The choices our current system gives us is whether to seek care or put food on the table. Whether to go to the doctor, or hope it gets better on its own without complications. We sometimes have to decide—because of cost—if we should ration medication or stop it altogether. And chronic care for individuals that have permanent or long-standing conditions, like my sister, are left behind. Imagine the emotional and psychological turmoil that these choices create. This is the reality of our current system. As a medical student, I witness patients and their families grapple with the same difficult choices as my family did a few years ago. The story of my family is not a unique circumstance, but merely one example of systemic issues that real people seeking healthcare experience daily.
We stand at a crossroads in American healthcare today, and the decision we make will impact the life of everyone in this country. The choice we have is whether we attempt to slowly adapt our healthcare system to be more equitable and accessible, or fundamentally transform it to ensure that healthcare is a guaranteed human right to every person in this country.
If we really want people to have choice in their healthcare, a universal healthcare system, such as Medicare for All, would accomplish that. It would give us the choice to see the providers we want, get the preventative care we need, and ensure that cost does not make us choose between seeking healthcare and meeting other basic needs. This is not something we can wait on. As we wait to fix our broken system, thousands of people are denied access to healthcare or are crushed by medical debt. Some democratic candidates claim that the way to do this is by keeping private insurance, while expanding coverage to more people. Having a for-profit healthcare system parallel to public options would continue to maintain the structural inequities, exorbitant costs, and disparity in access that we see in healthcare today.

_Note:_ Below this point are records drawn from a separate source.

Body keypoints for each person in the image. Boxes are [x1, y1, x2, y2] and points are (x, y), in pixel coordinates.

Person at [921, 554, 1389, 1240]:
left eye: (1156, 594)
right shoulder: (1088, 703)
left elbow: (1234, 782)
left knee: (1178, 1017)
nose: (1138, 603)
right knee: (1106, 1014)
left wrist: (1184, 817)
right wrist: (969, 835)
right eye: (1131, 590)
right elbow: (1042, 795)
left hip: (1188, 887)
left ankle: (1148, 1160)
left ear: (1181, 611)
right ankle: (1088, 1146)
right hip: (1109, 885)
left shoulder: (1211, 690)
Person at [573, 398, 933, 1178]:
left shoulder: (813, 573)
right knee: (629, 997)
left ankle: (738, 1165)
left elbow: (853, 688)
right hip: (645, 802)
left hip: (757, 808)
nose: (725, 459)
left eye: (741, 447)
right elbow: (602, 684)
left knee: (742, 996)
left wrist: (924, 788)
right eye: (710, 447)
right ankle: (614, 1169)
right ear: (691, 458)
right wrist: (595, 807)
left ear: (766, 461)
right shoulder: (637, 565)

Through his Medicare for All plan, Senator Bernie Sanders has proposed a transformative approach to remove the for-profit nature of healthcare and guarantee access to every individual regardless of their ability to pay.
I am learning in medical training how intricately related our health is to our social conditions. We cannot expect people to get well if they have to choose between getting care and paying rent. With the primary elections, we have another choice before us. Will we choose to recognize healthcare as the basic human right it is or will we choose to continue letting for-profit healthcare determine our fate?